Healthcare places like - Apollo Clinic, Vishnu's Paramitha Children and Women Hospital, and American Laser Eye Hospital  Pranam Hospital are also situated in this area.

Bigbazar is under renovation to Chandanagar.

Sridevi theatre, Srilatha Theatre, Asian Jyothi Theatre, Inox (GSM Mall), Miraj (Geeta Cinemas), and the upcoming JP Cinemas (Tapadia's Maruti Infinity Mall) are surrounded by Chandanagar with 19 screens. (adding JP Cinemas)

Chandanagar also has many educational institutions like Sri Chaitanya Jr. college, Narayana Jr. college, etc., and schools like Bhavans, and Sancta Maria in the vicinity. Mytri super specialty hospital and Tesla diagnostics are located here with many other clinics and general hospitals.

Gangaram Hanuman temple and Venkateshwara Swamy temple are the most prominent temples in the area. Hyderabad St. Thomas Marthoma Church is also located in Chandanagar.

Public transport
The state-owned TSRTC runs the city bus service, connecting Chandanagar to all the major centers of the city and IT Parks.  
Chandanagar is on the Hyderabad-Mumbai NH road which was widened to six lanes

It is serviced by Hyderabad's local train MMTS Train service.

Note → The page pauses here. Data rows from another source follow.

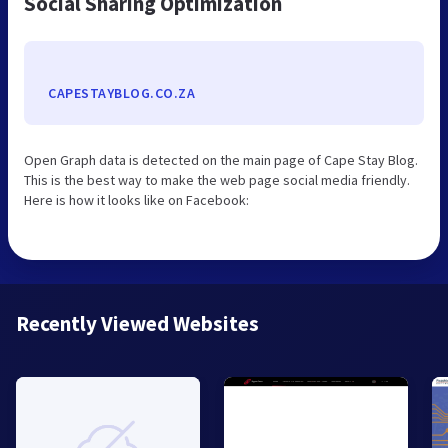
Social Sharing Optimization
CAPESTAYBLOG.CO.ZA
Open Graph data is detected on the main page of Cape Stay Blog.
This is the best way to make the web page social media friendly.
Here is how it looks like on Facebook:
Recently Viewed Websites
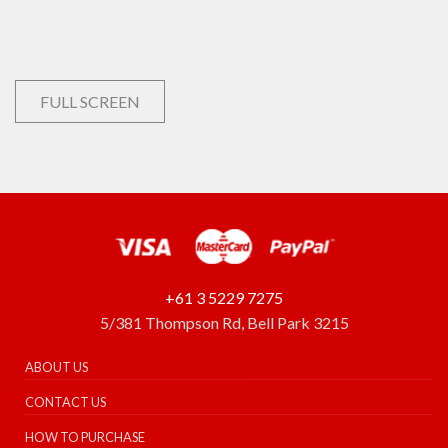
FULL SCREEN
+61 3 5229 7275
5/381 Thompson Rd, Bell Park 3215
ABOUT US
CONTACT US
HOW TO PURCHASE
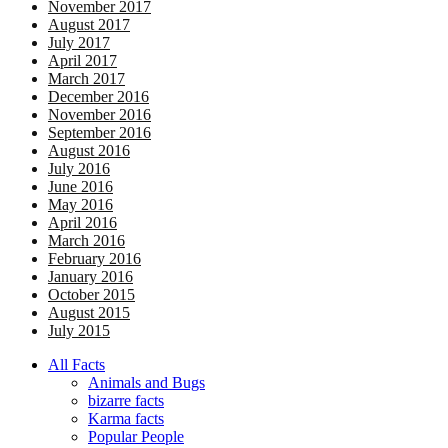
November 2017
August 2017
July 2017
April 2017
March 2017
December 2016
November 2016
September 2016
August 2016
July 2016
June 2016
May 2016
April 2016
March 2016
February 2016
January 2016
October 2015
August 2015
July 2015
All Facts
Animals and Bugs
bizarre facts
Karma facts
Popular People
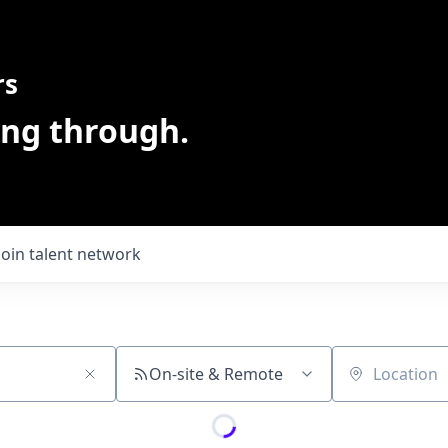
rs
ing through.
Join talent network
On-site & Remote
Location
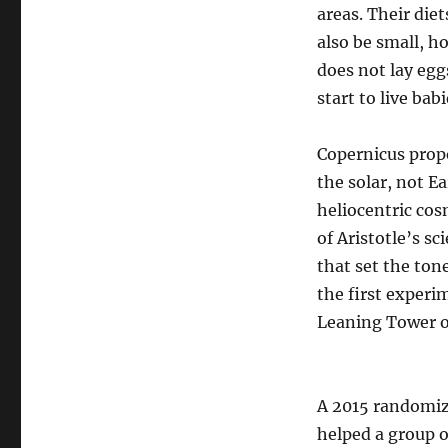
areas. Their diet
also be small, h
does not lay egg
start to live bab
Copernicus propo
the solar, not E
heliocentric cos
of Aristotle’s s
that set the ton
the first experi
Leaning Tower of
A 2015 randomize
helped a group o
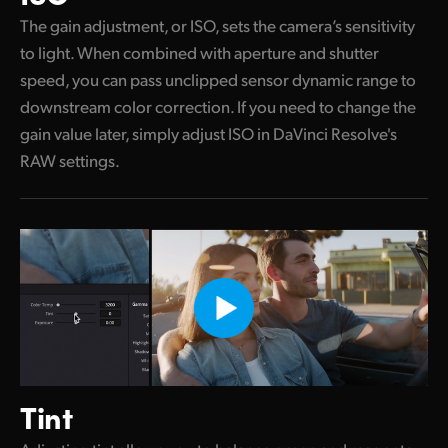
The gain adjustment, or ISO, sets the camera’s sensitivity
to light. When combined with aperture and shutter
speed, you can pass unclipped sensor dynamic range to
downstream color correction. If you need to change the
gain value later, simply adjust ISO in DaVinci Resolve's
RAW settings.
Tint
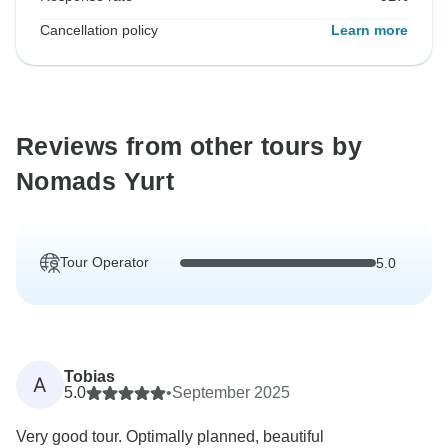
Cancellation policy
Learn more
Reviews from other tours by
Nomads Yurt
Tour Operator
5.0
Tobias
A
5.0
•
September 2025
Very good tour. Optimally planned, beautiful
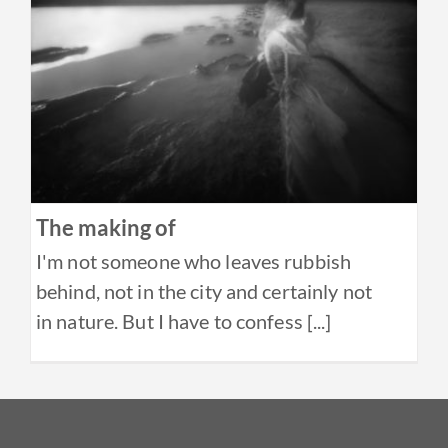
The making of
I'm not someone who leaves rubbish
behind, not in the city and certainly not
in nature. But I have to confess [...]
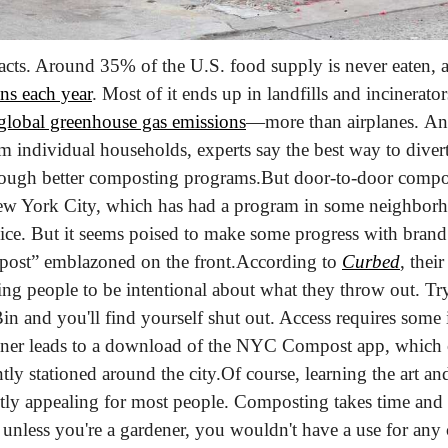
 facts. Around 35% of the U.S. food supply is never eaten, 
ns each year
. Most of it ends up in landfills and incinerato
 global greenhouse gas emissions
—more than airplanes. And
 individual households, experts say the best way to divert
rough better composting programs.
But door-to-door compost
New York City, which has had a program in some neighborho
rvice. But it seems poised to make some progress with brand
ost” emblazoned on the front.
According to 
Curbed
, thei
cing people to be intentional about what they throw out. Try
in and you'll find yourself shut out. Access requires some 
ainer leads to a download of the NYC Compost app, which c
ntly stationed around the city.
Of course, learning the art an
tly appealing for most people. Composting takes time and 
d unless you're a gardener, you wouldn't have a use for any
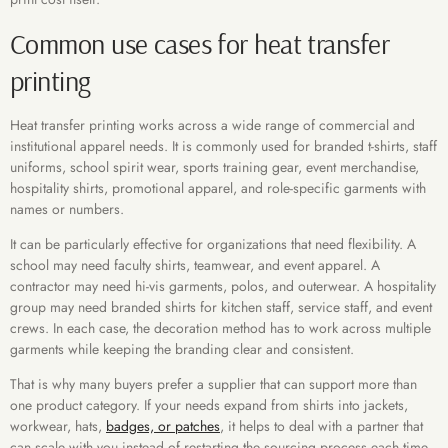
Common use cases for heat transfer
printing
Heat transfer printing works across a wide range of commercial and
institutional apparel needs. It is commonly used for branded t-shirts, staff
uniforms, school spirit wear, sports training gear, event merchandise,
hospitality shirts, promotional apparel, and role-specific garments with
names or numbers.
It can be particularly effective for organizations that need flexibility. A
school may need faculty shirts, teamwear, and event apparel. A
contractor may need hi-vis garments, polos, and outerwear. A hospitality
group may need branded shirts for kitchen staff, service staff, and event
crews. In each case, the decoration method has to work across multiple
garments while keeping the branding clear and consistent.
That is why many buyers prefer a supplier that can support more than
one product category. If your needs expand from shirts into jackets,
workwear, hats,
badges, or patches
, it helps to deal with a partner that
can scale with you instead of restarting the sourcing process each time.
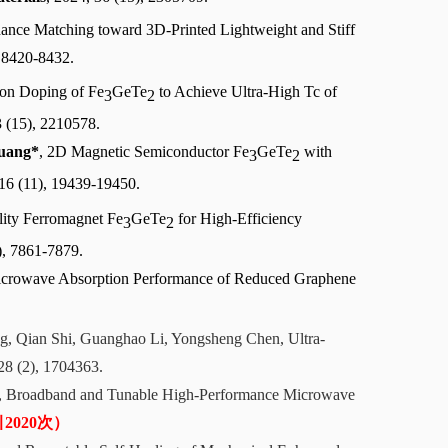
dance Matching toward 3D-Printed Lightweight and Stiff
, 8420-8432.
ion Doping of
Fe
GeTe
to Achieve Ultra-High Tc of
3
2
3 (15), 2210578.
uang*
, 2D Magnetic Semiconductor Fe
GeTe
with
3
2
 16 (11), 19439-19450.
lity Ferromagnet Fe
GeTe
for High-Efficiency
3
2
), 7861-7879.
 Microwave Absorption Performance of Reduced Graphene
ng, Qian Shi, Guanghao Li, Yongsheng Chen, Ultra-
 28 (2), 1704363.
n, Broadband and Tunable High-Performance Microwave
2020次）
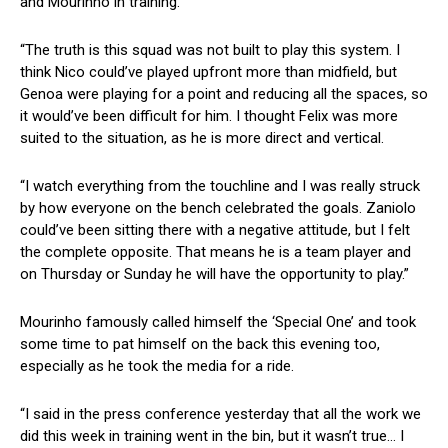
and Mourinho in training.
“The truth is this squad was not built to play this system. I
think Nico could’ve played upfront more than midfield, but
Genoa were playing for a point and reducing all the spaces, so
it would’ve been difficult for him. I thought Felix was more
suited to the situation, as he is more direct and vertical.
“I watch everything from the touchline and I was really struck
by how everyone on the bench celebrated the goals. Zaniolo
could’ve been sitting there with a negative attitude, but I felt
the complete opposite. That means he is a team player and
on Thursday or Sunday he will have the opportunity to play.”
Mourinho famously called himself the ‘Special One’ and took
some time to pat himself on the back this evening too,
especially as he took the media for a ride.
“I said in the press conference yesterday that all the work we
did this week in training went in the bin, but it wasn’t true… I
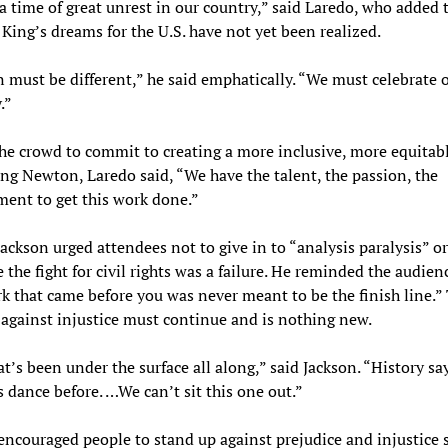
 a time of great unrest in our country,” said Laredo, who added 
King’s dreams for the U.S. have not yet been realized.
must be different,” he said emphatically. “We must celebrate 
.”
he crowd to commit to creating a more inclusive, more equitab
g Newton, Laredo said, “We have the talent, the passion, the
ent to get this work done.”
 Jackson urged attendees not to give in to “analysis paralysis” or
 the fight for civil rights was a failure. He reminded the audien
k that came before you was never meant to be the finish line.”
 against injustice must continue and is nothing new.
at’s been under the surface all along,” said Jackson. “History sa
s dance before. …We can’t sit this one out.”
encouraged people to stand up against prejudice and injustice 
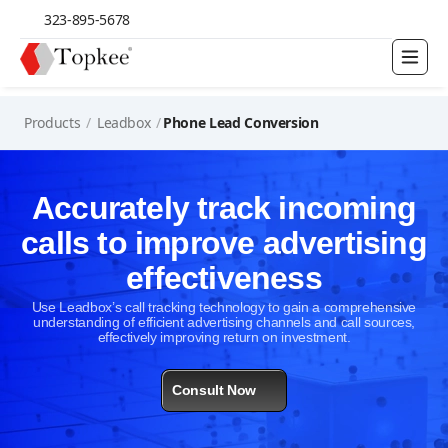
323-895-5678
Products
/
Leadbox
/
Phone Lead Conversion
Accurately track incoming
calls to improve advertising
effectiveness
Use Leadbox’s call tracking technology to gain a comprehensive
understanding of efficient advertising channels and call sources,
effectively improving return on investment.
Consult Now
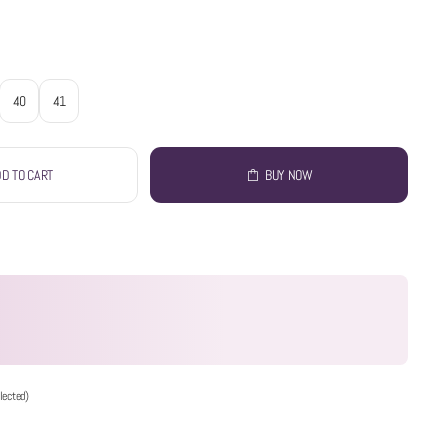
40
41
D TO CART
BUY NOW
lected)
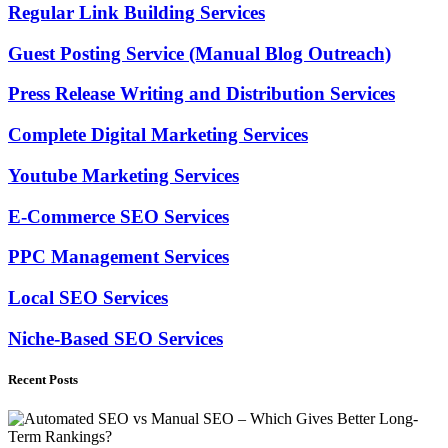
Regular Link Building Services
Guest Posting Service (Manual Blog Outreach)
Press Release Writing and Distribution Services
Complete Digital Marketing Services
Youtube Marketing Services
E-Commerce SEO Services
PPC Management Services
Local SEO Services
Niche-Based SEO Services
Recent Posts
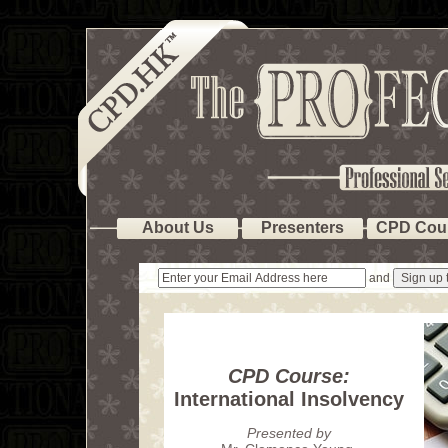
About Us
Presenters
CPD Cou
and
CPD Course:
International Insolvency
Presented by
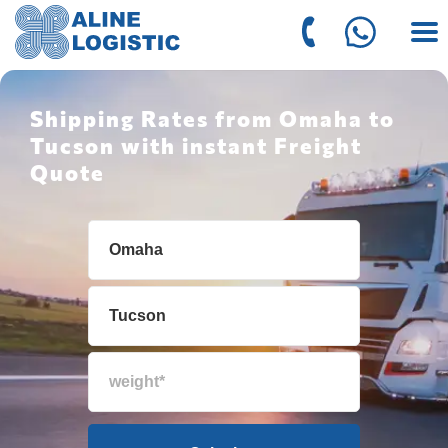
Shipping Rates from Omaha to
Tucson with instant Freight
Quote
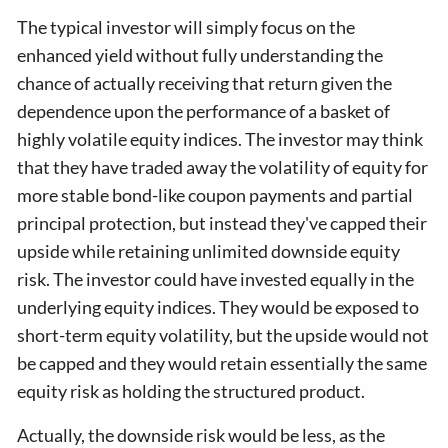
The typical investor will simply focus on the
enhanced yield without fully understanding the
chance of actually receiving that return given the
dependence upon the performance of a basket of
highly volatile equity indices. The investor may think
that they have traded away the volatility of equity for
more stable bond-like coupon payments and partial
principal protection, but instead they've capped their
upside while retaining unlimited downside equity
risk. The investor could have invested equally in the
underlying equity indices. They would be exposed to
short-term equity volatility, but the upside would not
be capped and they would retain essentially the same
equity risk as holding the structured product.
Actually, the downside risk would be less, as the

The proposed road from Myhome Jewel on NH65 to Navayuga SEZ on Old Mumbai road as per the master plan may be laid as early as possible.

IT/ITES Park (SEZ)
The Ameenpur area in Chandanagar is declared as Special Economic Zone. Phoenix Living Spaces Pvt Ltd has initiated plans in setting up the infrastructure.

Nearby Areas
Multiple major areas of Hyderabad and Secunderabad are in close range of Chandanagar.
Jubilee Hills                        - 12.1km
Banjara Hills                        - 17.1km
Gachibowli                           - 8.3km
Madhapur                             - 9.2km
Kukatpally Village                   - 7.0km
Kukatpally Housing Board Colony(KPHB)- 4.9km
Raidurg                              - 9.0km
Narsingi                             - 15.0km
Nallagandla                          - 7.7km
Ameerpet                             - 12.9km
Secunderabad                         - 18.1km
Golconda                             - 16.6km
Charminar Zone                       - 24.0km
Punjagutta                           - 14.5km               
Manikonda Jagir                      - 13.9km
Somajiguda                           - 15.2km
A.S Rao Nagar                        - 24.1km
Lingampally                          - 6.0km
Miyapur                              - 3.7km
Hafeezpet                            - 2.8km
Madinaguda                           - 2.5km
Patancheru                           - 11.6km
Ramachandrapuram(BHEL Township)      - 9.3km
Ameeenpur Village                    - 7.7km
Beeramguda Village                   - 9.1km
Rajendranagar                        - 24.8km
Kokapet                              - 15.6km
Dundigal                             - 21.7km
Jeedimetla                           - 13.6km
Alwal                                - 21.1km
Old Alwal                            - 22.6km
Amberpet                             - 23.6km
Chaitanyapuri                        - 27.8km
L.B.Nagar                            - 34.9km
S.R.Nagar                            - 12.1km
Himayathnagar                        - 19.2km
Chanchalguda                         - 23.5km
Shamshabad                           - 32.9km
Chilakalaguda                        - 21.0km

References

Distances are calculated using Google Maps as of Mar 5, 2023.